Write out the entries exactly. None of the pictures should appear in the copy.

· · ·

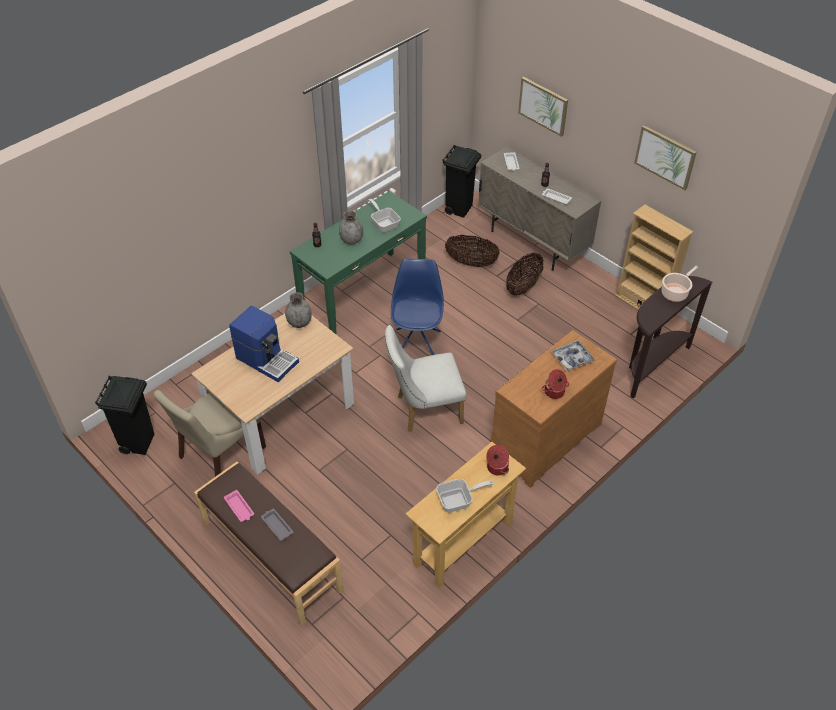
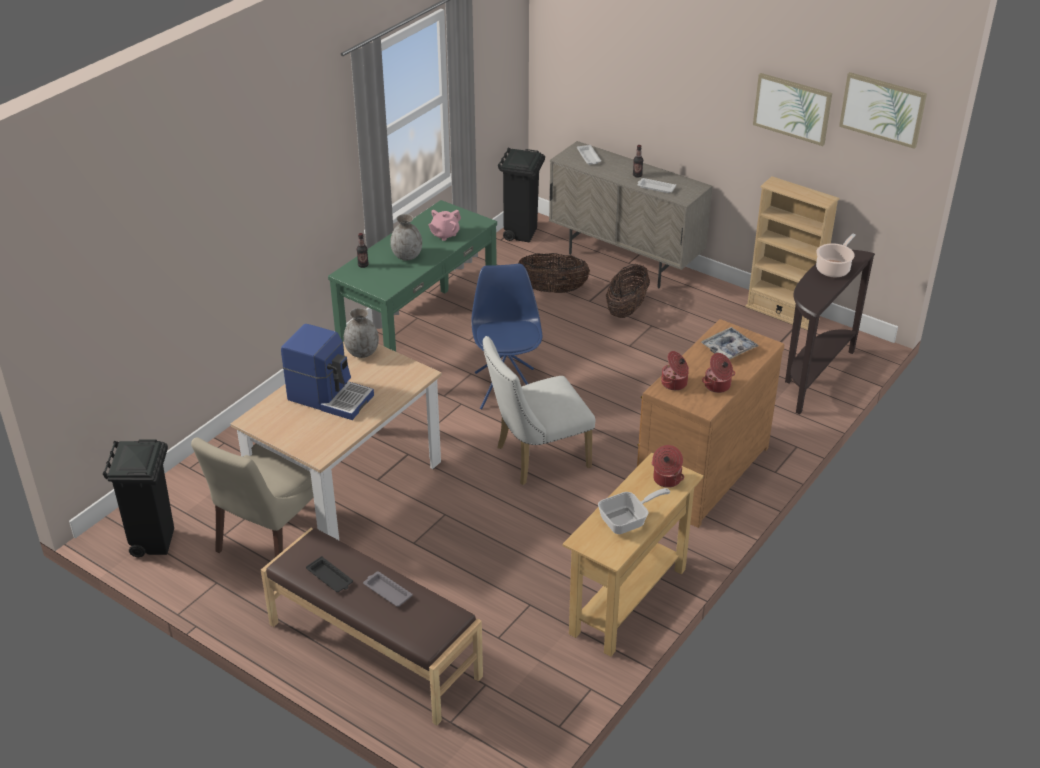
camera: 10 degrees left, 10 degrees down
pink tray [224,490,254,522] -> black tray [306,556,353,592]
frying pan [369,199,401,232] -> pink teapot [428,210,461,241]
picture [518,77,568,137] -> picture moved to [839,72,927,149]
none -> cooking pot [661,351,689,390]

· · ·

◆ Task response ◆
camera: 10 degrees left, 10 degrees down
pink tray [224,490,254,522] -> black tray [306,556,353,592]
frying pan [369,199,401,232] -> pink teapot [428,210,461,241]
picture [518,77,568,137] -> picture moved to [839,72,927,149]
none -> cooking pot [661,351,689,390]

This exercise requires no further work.